▼

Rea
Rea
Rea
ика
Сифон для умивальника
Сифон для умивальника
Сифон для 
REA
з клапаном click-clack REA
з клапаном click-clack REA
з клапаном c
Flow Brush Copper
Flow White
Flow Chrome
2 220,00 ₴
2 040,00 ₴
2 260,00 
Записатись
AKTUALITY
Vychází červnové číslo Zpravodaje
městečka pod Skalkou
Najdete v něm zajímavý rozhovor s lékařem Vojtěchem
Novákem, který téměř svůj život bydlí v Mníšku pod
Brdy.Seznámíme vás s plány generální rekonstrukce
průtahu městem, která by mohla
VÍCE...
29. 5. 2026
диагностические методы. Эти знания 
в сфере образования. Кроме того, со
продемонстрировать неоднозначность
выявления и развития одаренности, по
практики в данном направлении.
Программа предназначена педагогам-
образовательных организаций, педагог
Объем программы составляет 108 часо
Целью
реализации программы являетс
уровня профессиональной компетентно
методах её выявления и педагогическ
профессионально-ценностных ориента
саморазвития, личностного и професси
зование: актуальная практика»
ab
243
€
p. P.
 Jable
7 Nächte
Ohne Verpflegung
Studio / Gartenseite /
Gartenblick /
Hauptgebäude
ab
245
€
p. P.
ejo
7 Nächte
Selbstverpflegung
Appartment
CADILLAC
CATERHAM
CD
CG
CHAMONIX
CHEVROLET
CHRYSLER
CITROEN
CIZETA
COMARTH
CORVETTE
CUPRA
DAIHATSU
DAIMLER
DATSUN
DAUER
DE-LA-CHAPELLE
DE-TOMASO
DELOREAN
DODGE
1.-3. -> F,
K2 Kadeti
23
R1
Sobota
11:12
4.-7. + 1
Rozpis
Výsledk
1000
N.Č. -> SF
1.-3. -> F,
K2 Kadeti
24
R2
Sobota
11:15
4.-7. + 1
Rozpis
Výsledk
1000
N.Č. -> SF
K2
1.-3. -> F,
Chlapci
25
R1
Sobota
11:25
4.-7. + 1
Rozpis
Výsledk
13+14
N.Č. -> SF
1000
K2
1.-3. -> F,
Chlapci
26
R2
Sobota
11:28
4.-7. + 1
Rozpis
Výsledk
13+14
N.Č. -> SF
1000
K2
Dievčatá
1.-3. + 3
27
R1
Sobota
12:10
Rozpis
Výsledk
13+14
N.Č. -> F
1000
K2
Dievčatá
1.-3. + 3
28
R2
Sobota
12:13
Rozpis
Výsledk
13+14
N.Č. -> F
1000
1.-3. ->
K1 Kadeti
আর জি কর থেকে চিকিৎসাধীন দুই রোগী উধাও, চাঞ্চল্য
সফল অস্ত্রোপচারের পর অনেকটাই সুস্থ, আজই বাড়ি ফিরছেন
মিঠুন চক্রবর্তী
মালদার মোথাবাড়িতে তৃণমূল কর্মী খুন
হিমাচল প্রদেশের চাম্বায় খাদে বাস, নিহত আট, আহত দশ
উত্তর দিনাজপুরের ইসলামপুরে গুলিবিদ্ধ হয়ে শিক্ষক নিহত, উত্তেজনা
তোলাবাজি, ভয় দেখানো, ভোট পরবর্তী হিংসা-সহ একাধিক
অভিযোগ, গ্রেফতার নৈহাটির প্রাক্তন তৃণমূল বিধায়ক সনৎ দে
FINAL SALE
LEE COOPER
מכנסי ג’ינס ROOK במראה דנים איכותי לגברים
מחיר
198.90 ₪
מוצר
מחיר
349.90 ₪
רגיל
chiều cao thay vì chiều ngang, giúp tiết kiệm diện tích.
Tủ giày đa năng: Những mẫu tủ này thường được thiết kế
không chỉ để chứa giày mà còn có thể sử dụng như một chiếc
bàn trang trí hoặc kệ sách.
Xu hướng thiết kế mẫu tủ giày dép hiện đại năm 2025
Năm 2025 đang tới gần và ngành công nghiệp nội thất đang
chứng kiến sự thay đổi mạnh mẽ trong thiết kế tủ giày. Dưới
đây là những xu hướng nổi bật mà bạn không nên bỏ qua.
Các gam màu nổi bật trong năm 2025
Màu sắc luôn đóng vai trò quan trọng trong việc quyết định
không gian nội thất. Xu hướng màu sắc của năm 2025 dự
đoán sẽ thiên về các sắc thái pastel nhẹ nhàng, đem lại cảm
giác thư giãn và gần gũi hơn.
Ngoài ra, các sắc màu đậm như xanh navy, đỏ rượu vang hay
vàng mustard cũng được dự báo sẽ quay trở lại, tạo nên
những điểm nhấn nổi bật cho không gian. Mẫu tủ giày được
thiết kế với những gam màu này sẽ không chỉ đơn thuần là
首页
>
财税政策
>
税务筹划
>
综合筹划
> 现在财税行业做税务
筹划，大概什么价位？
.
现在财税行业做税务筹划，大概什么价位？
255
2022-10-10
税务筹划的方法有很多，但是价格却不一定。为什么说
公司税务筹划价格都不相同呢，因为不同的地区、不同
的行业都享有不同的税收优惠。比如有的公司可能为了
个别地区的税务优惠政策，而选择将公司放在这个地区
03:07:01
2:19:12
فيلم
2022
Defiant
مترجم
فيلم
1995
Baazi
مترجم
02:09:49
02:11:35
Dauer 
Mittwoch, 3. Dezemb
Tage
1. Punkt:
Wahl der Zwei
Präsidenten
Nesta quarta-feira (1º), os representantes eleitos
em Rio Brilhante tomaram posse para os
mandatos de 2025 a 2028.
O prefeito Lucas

▲

Problem statement
Write out every line of the records above exactly as it appears, in the same order.

Completed task
Rea
Rea
Rea
ика
Сифон для умивальника
Сифон для умивальника
Сифон для 
REA
з клапаном click-clack REA
з клапаном click-clack REA
з клапаном c
Flow Brush Copper
Flow White
Flow Chrome
2 220,00 ₴
2 040,00 ₴
2 260,00 
Записатись
AKTUALITY
Vychází červnové číslo Zpravodaje
městečka pod Skalkou
Najdete v něm zajímavý rozhovor s lékařem Vojtěchem
Novákem, který téměř svůj život bydlí v Mníšku pod
Brdy.Seznámíme vás s plány generální rekonstrukce
průtahu městem, která by mohla
VÍCE...
29. 5. 2026
диагностические методы. Эти знания 
в сфере образования. Кроме того, со
продемонстрировать неоднозначность
выявления и развития одаренности, по
практики в данном направлении.
Программа предназначена педагогам-
образовательных организаций, педагог
Объем программы составляет 108 часо
Целью
реализации программы являетс
уровня профессиональной компетентно
методах её выявления и педагогическ
профессионально-ценностных ориента
саморазвития, личностного и професси
зование: актуальная практика»
ab
243
€
p. P.
 Jable
7 Nächte
Ohne Verpflegung
Studio / Gartenseite /
Gartenblick /
Hauptgebäude
ab
245
€
p. P.
ejo
7 Nächte
Selbstverpflegung
Appartment
CADILLAC
CATERHAM
CD
CG
CHAMONIX
CHEVROLET
CHRYSLER
CITROEN
CIZETA
COMARTH
CORVETTE
CUPRA
DAIHATSU
DAIMLER
DATSUN
DAUER
DE-LA-CHAPELLE
DE-TOMASO
DELOREAN
DODGE
1.-3. -> F,
K2 Kadeti
23
R1
Sobota
11:12
4.-7. + 1
Rozpis
Výsledk
1000
N.Č. -> SF
1.-3. -> F,
K2 Kadeti
24
R2
Sobota
11:15
4.-7. + 1
Rozpis
Výsledk
1000
N.Č. -> SF
K2
1.-3. -> F,
Chlapci
25
R1
Sobota
11:25
4.-7. + 1
Rozpis
Výsledk
13+14
N.Č. -> SF
1000
K2
1.-3. -> F,
Chlapci
26
R2
Sobota
11:28
4.-7. + 1
Rozpis
Výsledk
13+14
N.Č. -> SF
1000
K2
Dievčatá
1.-3. + 3
27
R1
Sobota
12:10
Rozpis
Výsledk
13+14
N.Č. -> F
1000
K2
Dievčatá
1.-3. + 3
28
R2
Sobota
12:13
Rozpis
Výsledk
13+14
N.Č. -> F
1000
1.-3. ->
K1 Kadeti
আর জি কর থেকে চিকিৎসাধীন দুই রোগী উধাও, চাঞ্চল্য
সফল অস্ত্রোপচারের পর অনেকটাই সুস্থ, আজই বাড়ি ফিরছেন
মিঠুন চক্রবর্তী
মালদার মোথাবাড়িতে তৃণমূল কর্মী খুন
হিমাচল প্রদেশের চাম্বায় খাদে বাস, নিহত আট, আহত দশ
উত্তর দিনাজপুরের ইসলামপুরে গুলিবিদ্ধ হয়ে শিক্ষক নিহত, উত্তেজনা
তোলাবাজি, ভয় দেখানো, ভোট পরবর্তী হিংসা-সহ একাধিক
অভিযোগ, গ্রেফতার নৈহাটির প্রাক্তন তৃণমূল বিধায়ক সনৎ দে
FINAL SALE
LEE COOPER
מכנסי ג’ינס ROOK במראה דנים איכותי לגברים
מחיר
198.90 ₪
מוצר
מחיר
349.90 ₪
רגיל
chiều cao thay vì chiều ngang, giúp tiết kiệm diện tích.
Tủ giày đa năng: Những mẫu tủ này thường được thiết kế
không chỉ để chứa giày mà còn có thể sử dụng như một chiếc
bàn trang trí hoặc kệ sách.
Xu hướng thiết kế mẫu tủ giày dép hiện đại năm 2025
Năm 2025 đang tới gần và ngành công nghiệp nội thất đang
chứng kiến sự thay đổi mạnh mẽ trong thiết kế tủ giày. Dưới
đây là những xu hướng nổi bật mà bạn không nên bỏ qua.
Các gam màu nổi bật trong năm 2025
Màu sắc luôn đóng vai trò quan trọng trong việc quyết định
không gian nội thất. Xu hướng màu sắc của năm 2025 dự
đoán sẽ thiên về các sắc thái pastel nhẹ nhàng, đem lại cảm
giác thư giãn và gần gũi hơn.
Ngoài ra, các sắc màu đậm như xanh navy, đỏ rượu vang hay
vàng mustard cũng được dự báo sẽ quay trở lại, tạo nên
những điểm nhấn nổi bật cho không gian. Mẫu tủ giày được
thiết kế với những gam màu này sẽ không chỉ đơn thuần là
首页
>
财税政策
>
税务筹划
>
综合筹划
> 现在财税行业做税务
筹划，大概什么价位？
.
现在财税行业做税务筹划，大概什么价位？
255
2022-10-10
税务筹划的方法有很多，但是价格却不一定。为什么说
公司税务筹划价格都不相同呢，因为不同的地区、不同
的行业都享有不同的税收优惠。比如有的公司可能为了
个别地区的税务优惠政策，而选择将公司放在这个地区
03:07:01
2:19:12
فيلم
2022
Defiant
مترجم
فيلم
1995
Baazi
مترجم
02:09:49
02:11:35
Dauer 
Mittwoch, 3. Dezemb
Tage
1. Punkt:
Wahl der Zwei
Präsidenten
Nesta quarta-feira (1º), os representantes eleitos
em Rio Brilhante tomaram posse para os
mandatos de 2025 a 2028.
O prefeito Lucas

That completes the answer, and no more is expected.